Carberry played in all five Test matches in Australia, averaging just over 28, but there was no sign of him for the subsequent one-day series or World Twenty20 tournament and he admits he is disappointed to have not heard from management since arriving back in England, believing he has not been given the chance that many others have.
When asked if there had been any contact, he told the Guardian: "No. Nothing - which is disappointing but it's the way they tend to do things. I don't think it's me alone saying this sort of thing. There have been players before me and players now who have felt the same thing.
"I've been in the game a long time and you know some guys get given a shorter rope than others.
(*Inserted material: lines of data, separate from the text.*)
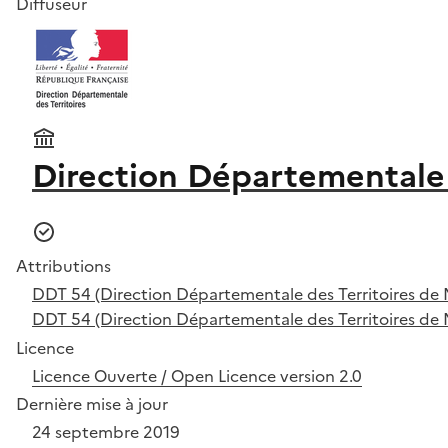
Diffuseur
Direction Départementale 
Attributions
DDT 54 (Direction Départementale des Territoires de 
DDT 54 (Direction Départementale des Territoires de 
Licence
Licence Ouverte / Open Licence version 2.0
Dernière mise à jour
24 septembre 2019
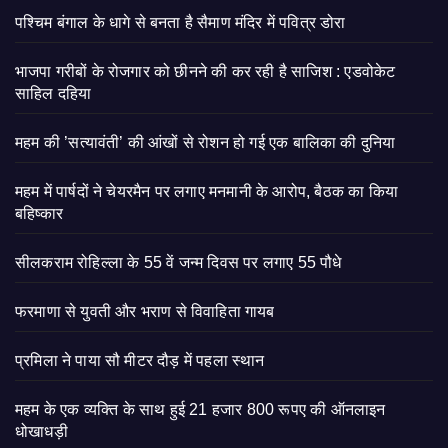
पश्चिम बंगाल के धागे से बनता है सैमाण मंदिर में पवित्र डोरा
भाजपा गरीबों के रोजगार को छीनने की कर रही है साजिश : एडवोकेट
साहिल दहिया
महम की ’सत्यावंती’ की आंखों से रोशन हो गई एक बालिका की दुनिया
महम में पार्षदों ने चेयरमैन पर लगाए मनमानी के आरोप, बैठक का किया
बहिष्कार
सीलकराम रोहिल्ला के 55 वें जन्म दिवस पर लगाए 55 पौधे
फरमाणा से युवती और भराण से विवाहिता गायब
प्रमिला ने पाया सौ मीटर दौड़ में पहला स्थान
महम के एक व्यक्ति के साथ हुई 21 हजार 800 रूपए की ऑनलाइन
धोखाधड़ी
I'm probably going to be a bit controversial here but throughout my England career, even as a schoolboy, I've always had that shorter rope - for some reason.
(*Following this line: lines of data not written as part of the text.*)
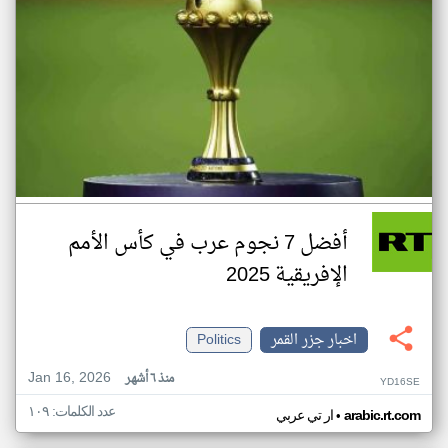
أفضل 7 نجوم عرب في كأس الأمم
الإفريقية 2025
اخبار جزر القمر
Politics
Jan 16, 2026
منذ ٦ أشهر
YD16SE
عدد الكلمات: ١٠٩
•
arabic.rt.com
ار تي عربي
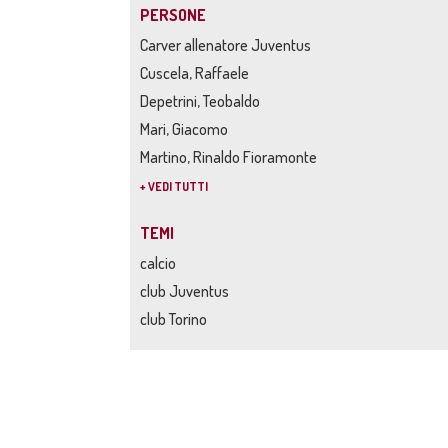
PERSONE
Carver allenatore Juventus
Cuscela, Raffaele
Depetrini, Teobaldo
Mari, Giacomo
Martino, Rinaldo Fioramonte
+ VEDI TUTTI
TEMI
calcio
club Juventus
club Torino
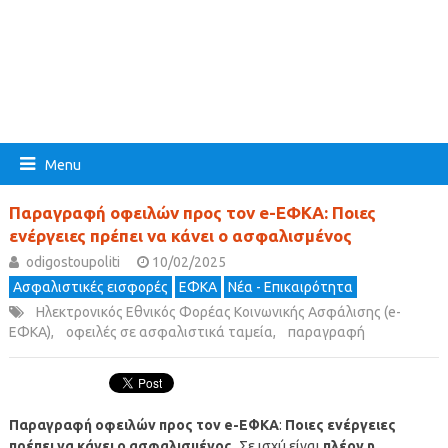
Menu
Παραγραφή οφειλών προς τον e-ΕΦΚΑ: Ποιες
ενέργειες πρέπει να κάνει ο ασφαλισμένος
odigostoupoliti
10/02/2025
Ασφαλιστικές εισφορές
ΕΦΚΑ
Νέα - Επικαιρότητα
Ηλεκτρονικός Εθνικός Φορέας Κοινωνικής Ασφάλισης (e-
ΕΦΚΑ)
,
οφειλές σε ασφαλιστικά ταμεία
,
παραγραφή
Παραγραφή οφειλών προς τον e-ΕΦΚΑ
:
Ποιες ενέργειες
πρέπει να κάνει ο ασφαλισμένος.
Σε ισχύ είναι
πλέον η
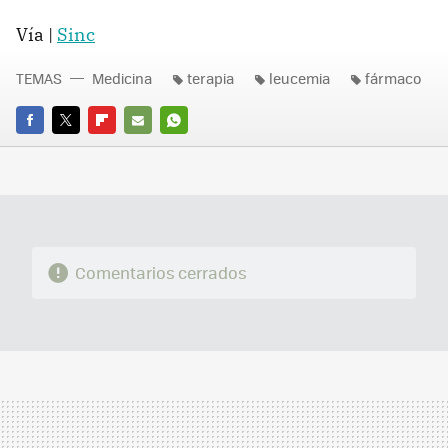
Vía |
Sinc
TEMAS
Medicina
terapia
leucemia
fármaco
FACEBOOK
TWITTER
FLIPBOARD
E-
WHATSAPP
MAIL
Comentarios cerrados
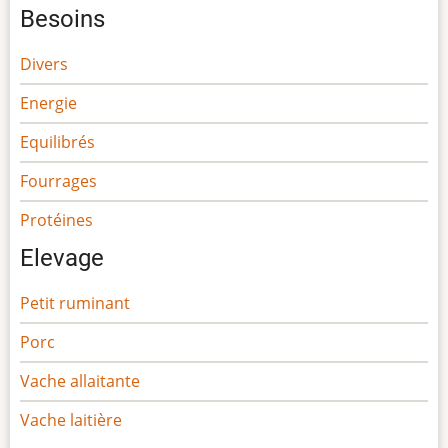
Besoins
Divers
Energie
Equilibrés
Fourrages
Protéines
Elevage
Petit ruminant
Porc
Vache allaitante
Vache laitière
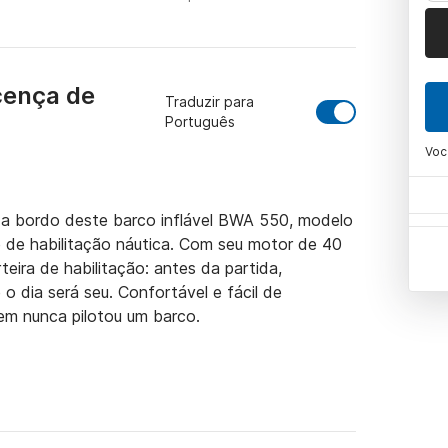
cença de
Traduzir para
Português
Voc
 a bordo deste barco inflável BWA 550, modelo 
e de habilitação náutica. Com seu motor de 40 
ira de habilitação: antes da partida, 
o dia será seu. Confortável e fácil de 
m nunca pilotou um barco.

orar alguns dos trechos mais belos do litoral 
a Ginepro, aventurar-se pelas grutas de Bue 
e admirar os penhascos de calcário que 
nerário fixo: você decide onde parar, onde 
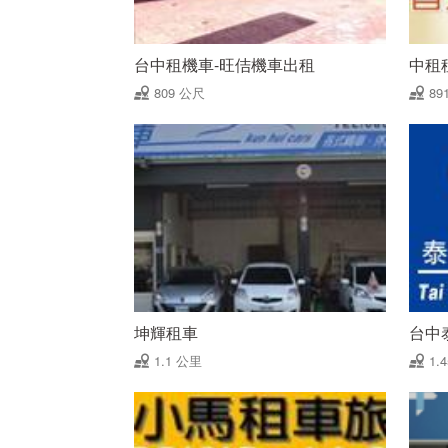
台中租機車-旺佶機車出租
中租
809 公尺
89
坤輝租車
台中
1.1 公里
1.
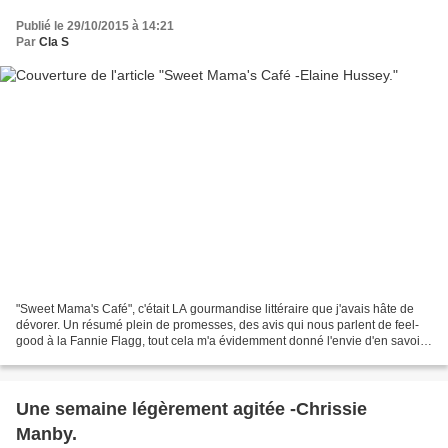
Publié le 29/10/2015 à 14:21
Par
Cla S
"Sweet Mama's Café", c'était LA gourmandise littéraire que j'avais hâte de
dévorer. Un résumé plein de promesses, des avis qui nous parlent de feel-
good à la Fannie Flagg, tout cela m'a évidemment donné l'envie d'en savoir
plus. Je remercie les éditions...
Une semaine légèrement agitée -Chrissie
Manby.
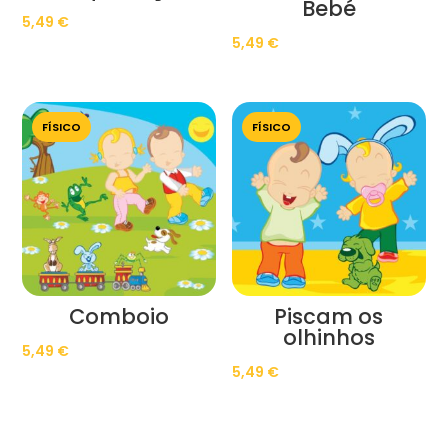
Bebé
5,49
€
5,49
€
FÍSICO
FÍSICO
Comboio
Piscam os
olhinhos
5,49
€
5,49
€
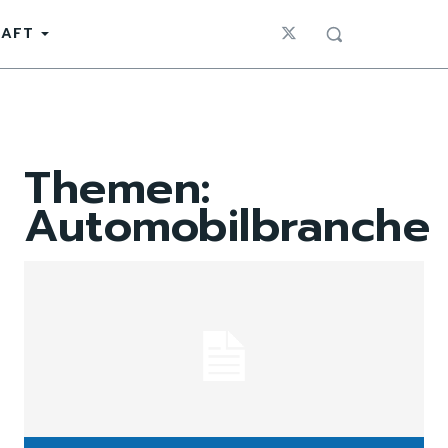
HAFT
Themen:
Automobilbranche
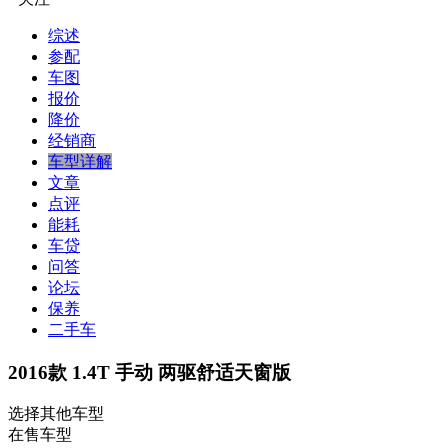
综述
参配
车图
报价
降价
经销商
车型详解
文章
点评
能耗
车贷
问答
论坛
保养
二手车
2016款 1.4T 手动 两驱舒适天窗版
选择其他车型
在售车型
Speaking specifically about Giles, England's one-day coach who hopes to replace Andy Flower in overall charge, he said: "It's that age-old word, man-management. I had a brief chat with Ashley during the fifth ODI in Adelaide. His response was that he didn't really know. If you don't know mate, I sure as hell won't know."
"Leaving Adelaide after our brief chat I've got to be honest, it didn't fill me with a great deal of optimism. I feel that this is a question he should have answered. And, OK, if it's not him answering, it should be one of the selectors. But that's the way England like to do things. It disappoints me because I'm quite an approachable guy.
"I'm sitting here disappointed I'm not involved in the one-day set-up. I seem to have been left out for some unknown reason. I don't think it's a cricket reason because my one-day stats speak for themselves over the last few seasons. So I'm disappointed the selectors haven't fronted up and spoken to me."
Carberry said he was surprised by Pietersen's sacking, saying his former Hampshire team-mate had been a great help to him in the changing room.
"It's obvious that since the [Ashes] tour ended some very, very strange decisions have been made," he added.
"It was a big surprise (Pietersen). I don't think anyone saw that coming. Through the tour, certainly, Kev was very helpful to me. Over the years Kev, as one of the greats of the game, has always been very helpful in talking about the mental side.
"In England's position you want to retain that knowledge as much as you can. You hope he will still be around the county game for the benefit of the next generation."